I'm also a non-parent, thank god. But I would jump to the parents' side here (except the dumb blogging about it part...) because I've dealt with a lot of irresponsible kids. I think the lesson the kid will take from it is get a job as soon as physically possible (14 in the States, or earlier with hardship proof, I think) and escape the shackles he's been placed under. This makes sense to me, and I think it's a great way to parent. In her place, I probably wouldn't have written a contract; I would have discussed this with my kid and then trusted him to follow through. Getting his signature was a needlessly dramatic move.and if the kid has that understanding of the right to privacy, that's fine.
If he doesn't he'll learn it from this, yeah? Most kids learn about privacy most directly through internet and cell phone use these days, I think.
Yeah, the publicity is definitely a strange thing, but I suppose it's increasingly common in the digital age to post whatever comes to mind, and she clearly spent a while thinking about this.
I feel bad for the lad. Sounds like his mother is riding him something hard. Top that off with this getting media coverage and I feel really bad for his social life, because we all know how kids are at 13 or so. Being the kid whos mom made a contract for him to have a cell phone? Ouch.
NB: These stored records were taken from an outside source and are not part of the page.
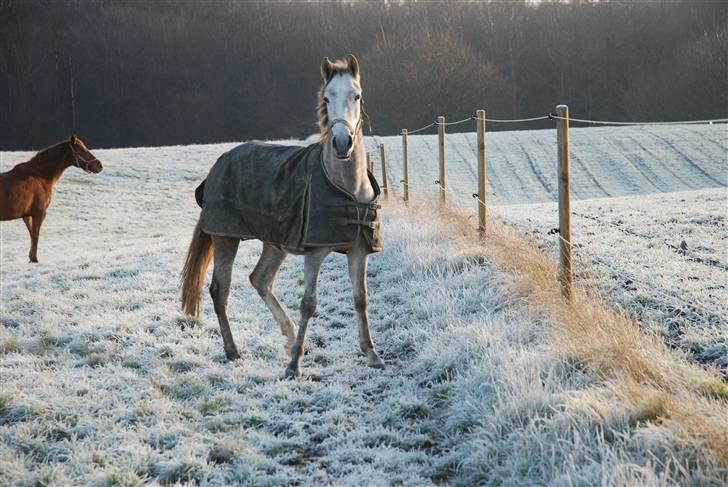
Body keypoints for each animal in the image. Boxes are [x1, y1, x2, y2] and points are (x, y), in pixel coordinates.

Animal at [0, 135, 103, 264]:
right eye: (82, 150)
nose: (99, 165)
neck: (40, 176)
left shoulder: (26, 215)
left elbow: (31, 234)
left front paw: (31, 258)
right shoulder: (39, 213)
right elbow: (35, 235)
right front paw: (34, 259)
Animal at [181, 55, 386, 380]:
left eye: (357, 96)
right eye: (326, 98)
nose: (342, 143)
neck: (346, 188)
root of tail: (220, 162)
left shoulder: (359, 251)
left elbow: (360, 299)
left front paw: (372, 354)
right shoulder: (314, 252)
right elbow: (308, 303)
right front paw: (294, 366)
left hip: (274, 243)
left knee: (260, 280)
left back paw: (289, 337)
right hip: (226, 238)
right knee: (219, 290)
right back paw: (234, 350)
I liked this one. Some of them were a little bit harsh (and could actually lead to less social ability rather than more), but overall I understand the message the mother was trying to get across.13. Don't take a zillion pictures and videos. There is no need to document everything. Live your experiences. They will be stored in your memory for eternity.
I too, enjoyed this one. I find this happens a lot of concerts, and it's different from person to person, but I don't get enjoyment in taking a lot of pictures of the band playing just so I can post them to Facebook. It's a more wholesome experience to not be distracted by that and just take in the moment that's happening in front of you. I feel like this applies to many different aspects of life, even if it's just enjoying a night with your friends. Some pictures are fine, but not if it detracts from the experience.
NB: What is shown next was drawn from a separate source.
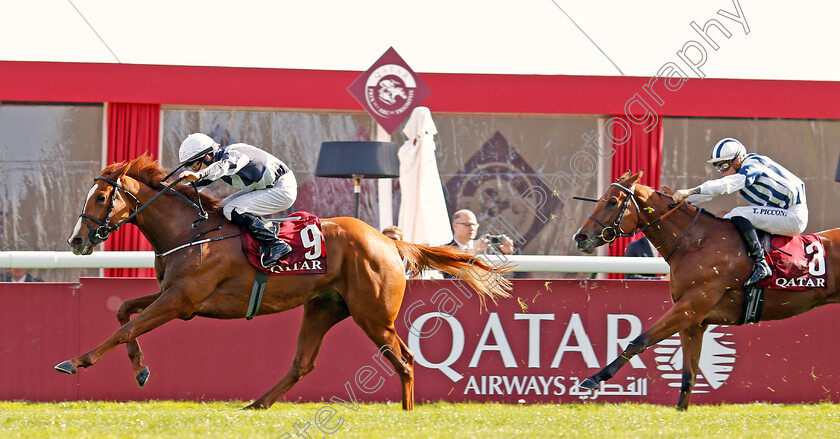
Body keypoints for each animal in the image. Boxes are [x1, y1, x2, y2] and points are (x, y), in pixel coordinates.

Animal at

I've been to many a concert where there have been people doing nothing but taking pictures, same with some dinners, taking an absurd amount of pictures when you're just hanging out with friends. It's unnecessary and clutter, I'm the same way as you are on this one.
What bothers me most about this piece is that her son's friends now all know about it and certainly must be giving him the what for, you know? I have written quite a bit about my boys, but I am sure to never, ever chastise them in the public arena - even in ways that come across as loving, like this which I suppose is a pre-chastisement. I only tell the funny and beautiful things. If I posted this, my boy would fling the phone across the room and hide under his bed for a month. Now, putting that aside, much of the advice is okay, although I would never have come up with such a list for my kids. I trust them 100 percent, and although they make mistakes like we all do, they trust me enough to talk to me when they make a mistake. I'm sure they do and say and think things that they will never tell me, but that's part of growing up, too.